## Start SOURCE DOCUMENT
For the last couple of years I’ve been working (on and off) on reverse engineering a DOS game from my childhood - Maupiti Island.
I’ve still haven’t made enough progress, but the other evening I was playing around with the disassembler Cutter, just to see what the newer version are like, and noticed it’s showing me a group of strings Ghidra and IDA didn’t.
These strings looked like debug symbols especially after seeing they mention source code files.
And… turns out they actually are!
Googling around, I found thet debug information for MZ executables was usually stuck at the end of the file, and this stack overflow answer pointed me to a page that had the structure of the debug information header produced by Borland Tools.
Format of Borland debugging information header (following load image): Offset Size Description ) 00h WORD signature 52FBh 02h WORD version ID 04h DWORD size of name pool in bytes 08h WORD number of names in name pool 0Ah WORD number of type entries 0Ch WORD number of structure members 0Eh WORD number of symbols 10h WORD number of global symbols 12h WORD number of modules 14h WORD number of locals (optional) 16h WORD number of scopes in table 18h WORD number of line-number entries 1Ah WORD number of include files 1Ch WORD number of segment records 1Eh WORD number of segment/file correlations 20h DWORD size of load image after removing uninitialized data and debug information 24h DWORD debugger hook; pointer into debugged program whose meaning depends on program flags 28h BYTE program flags bit 0: case-sensitive link bit 1: pascal overlay program 29h WORD no longer used 2Bh WORD size of data pool in bytes 2Dh BYTE padding 2Eh WORD size of following header extension (currently 00h, 10h, or 20h) 30h WORD number of classes 32h WORD number of parents 34h WORD number of global classes (currently unused) 36h WORD number of overloads (currently unused) 38h WORD number of scope classes 3Ah WORD number of module classes 3Ch WORD number of coverage offsets 3Eh DWORD offset relative to symbol base of name pool 42h WORD number of browser information records 44h WORD number of optimized symbol records 46h WORD debugging flags 48h 8 BYTEs padding Note: additional information on the Borland debugging info may be found in Borland's Open Architecture Handbook SeeAlso: #01600
Pretty well documented. And the extra data at the end of the game’s executable did start with the
52FBh magic number!
## End SOURCE DOCUMENT
## Start EXTRACTED ENTRIES
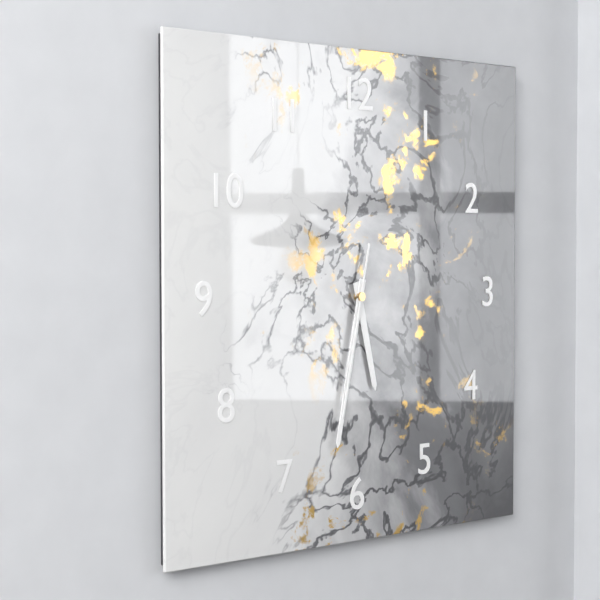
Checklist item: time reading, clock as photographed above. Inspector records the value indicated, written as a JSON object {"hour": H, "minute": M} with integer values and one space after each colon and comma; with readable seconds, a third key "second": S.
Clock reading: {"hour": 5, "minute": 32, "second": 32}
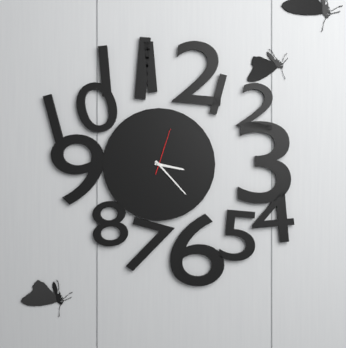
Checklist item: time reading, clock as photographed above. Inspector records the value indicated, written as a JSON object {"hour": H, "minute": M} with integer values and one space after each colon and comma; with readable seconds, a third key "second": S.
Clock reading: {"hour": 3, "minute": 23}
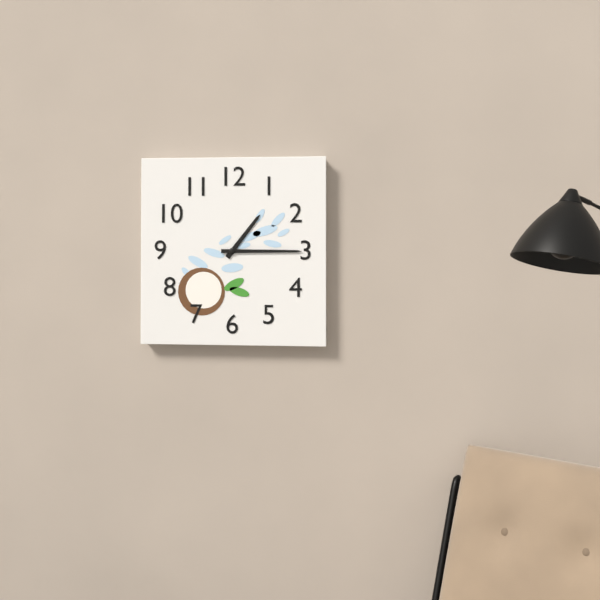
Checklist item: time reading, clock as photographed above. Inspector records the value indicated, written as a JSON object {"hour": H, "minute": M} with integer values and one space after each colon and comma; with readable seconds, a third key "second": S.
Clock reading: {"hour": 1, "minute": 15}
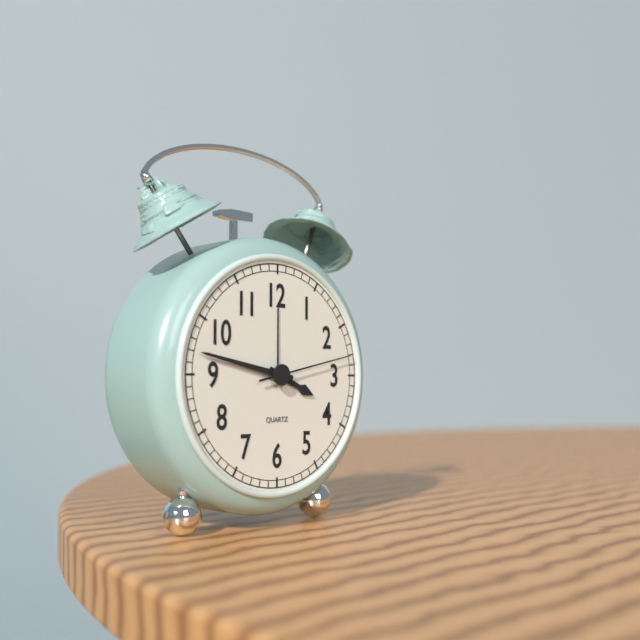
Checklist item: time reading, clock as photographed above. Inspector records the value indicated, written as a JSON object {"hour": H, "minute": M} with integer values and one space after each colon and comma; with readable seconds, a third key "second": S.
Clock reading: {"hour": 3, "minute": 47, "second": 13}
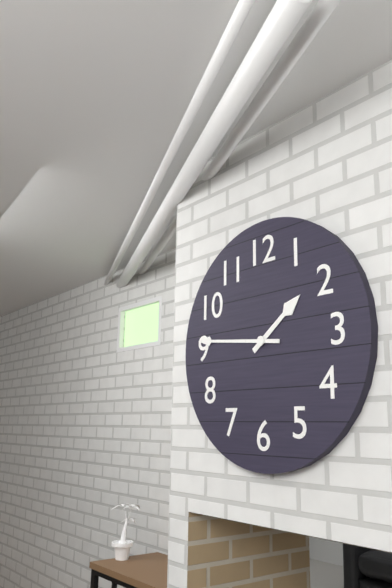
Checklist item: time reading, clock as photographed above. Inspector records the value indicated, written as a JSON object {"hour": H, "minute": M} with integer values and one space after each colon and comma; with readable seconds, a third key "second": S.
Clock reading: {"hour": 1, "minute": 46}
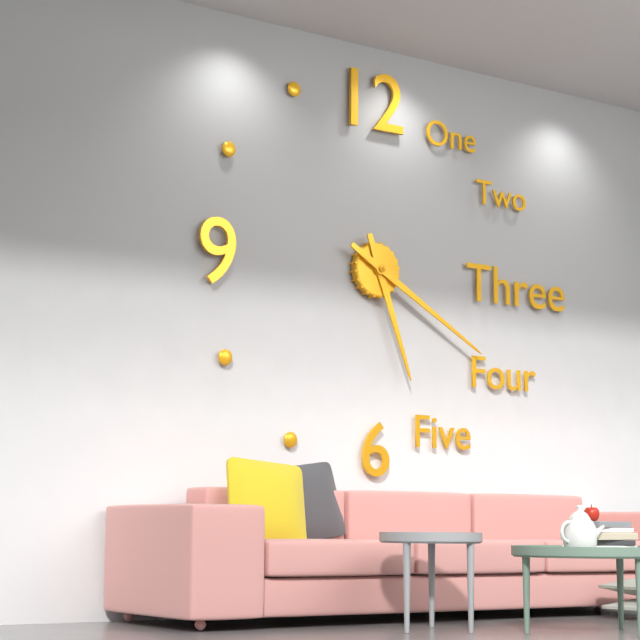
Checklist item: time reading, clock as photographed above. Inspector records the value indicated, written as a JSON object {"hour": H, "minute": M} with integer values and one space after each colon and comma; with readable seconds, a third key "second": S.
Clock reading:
## End EXTRACTED ENTRIES
## Start EXTRACTED ENTRIES
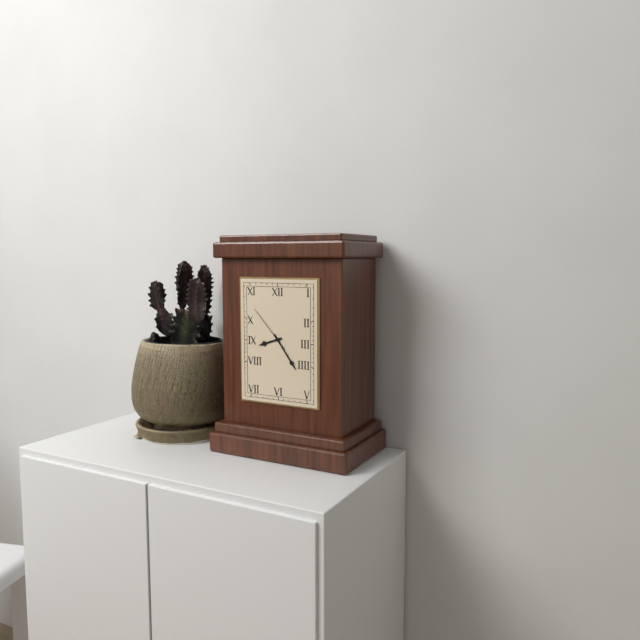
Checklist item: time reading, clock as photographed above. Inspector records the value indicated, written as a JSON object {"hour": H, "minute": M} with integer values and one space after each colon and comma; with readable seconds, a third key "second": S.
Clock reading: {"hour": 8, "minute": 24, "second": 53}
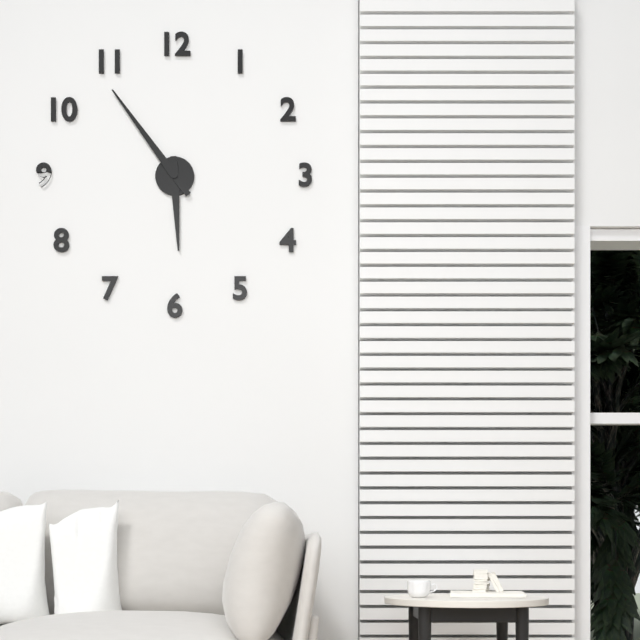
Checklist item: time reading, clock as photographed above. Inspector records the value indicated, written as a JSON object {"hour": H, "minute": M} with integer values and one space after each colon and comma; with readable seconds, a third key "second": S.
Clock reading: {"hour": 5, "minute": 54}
## End EXTRACTED ENTRIES
## Start EXTRACTED ENTRIES
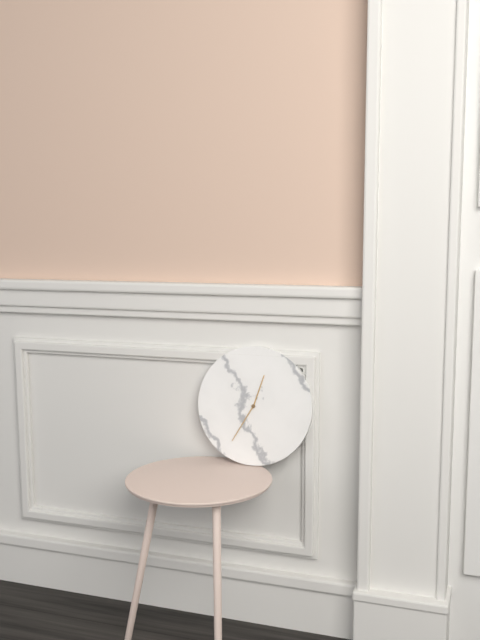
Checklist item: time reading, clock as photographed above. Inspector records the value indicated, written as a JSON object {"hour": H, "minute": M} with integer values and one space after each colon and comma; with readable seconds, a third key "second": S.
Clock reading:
## End EXTRACTED ENTRIES
▶ **THE TASKS**
a) In the reverse-engineering post, which disassembler showed the group of strings that Ghidra and IDA did not?
b) Quote the reverse-engineering post from "And… turns out" to "by Borland Tools.".

▶ **LIST OF SOLUTIONS**
a) Cutter

b)
And… turns out they actually are!
Googling around, I found thet debug information for MZ executables was usually stuck at the end of the file, and this stack overflow answer pointed me to a page that had the structure of the debug information header produced by Borland Tools.